PAGE EXCERPT.

□ □ □

I have always loved nature – at a deep level. I read Rachel Carson’s Silent Spring in 1969 and understood the terrible reality of how humans have manufactured lethal chemicals, and the species that have been affected by our widespread use of these chemicals. I graduated from high school in 1969, when only 3.6 billion people were living on the planet, but we were already seeing air pollution and elevated carbon in the atmosphere. Today, we have 8.3 billion people on the earth living and consuming as if it were still 1969. With this current situation, we have a climate crisis, a social crisis, and an economic system that is collapsing around us. Degenerative policies, actions, and developments all over the world in tourism have also contributed to this.
After reading the Club of Rome Report in 1973 called Limits to Growth, I could see the possible pathways ahead. “In 1972, The Limits to Growth was the first study to explore the possible impacts of the growing ecological footprint of population growth, human activities and its physical impacts on our finite planet from a systems perspective. The authors warned that if growth trends in population, industrialisation, resource use, and pollution continued unabated, we would reach, and then overshoot the carrying capacity of the Earth at some point during the first decades of the 21st century.
Over the past half-century, the findings of The Limits to Growth have proven remarkably accurate. The world population and economy have continued to grow, and as a result, humanity now finds itself facing an unprecedented planetary emergency. The publication has played a critical role in shaping the narrative of sustainable development, alerting the world to the dangers of unlimited growth, environmental pollution, and unchecked resource consumption.” – From Limits and Beyond, the 50 years later retrospective to Limits to Growth.

□ □ □

SOURCE DATA.
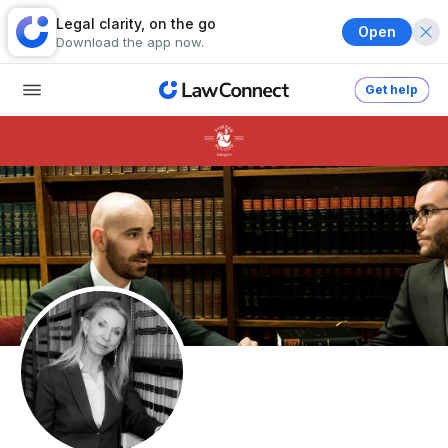
Legal clarity, on the go
Open
Download the app now.
Get help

□ □ □

Reproduce word for word the part of the passage on nature and The Limits to Growth starting at "After reading the" and ending at "the 21st century.".

After reading the Club of Rome Report in 1973 called Limits to Growth, I could see the possible pathways ahead. “In 1972, The Limits to Growth was the first study to explore the possible impacts of the growing ecological footprint of population growth, human activities and its physical impacts on our finite planet from a systems perspective. The authors warned that if growth trends in population, industrialisation, resource use, and pollution continued unabated, we would reach, and then overshoot the carrying capacity of the Earth at some point during the first decades of the 21st century.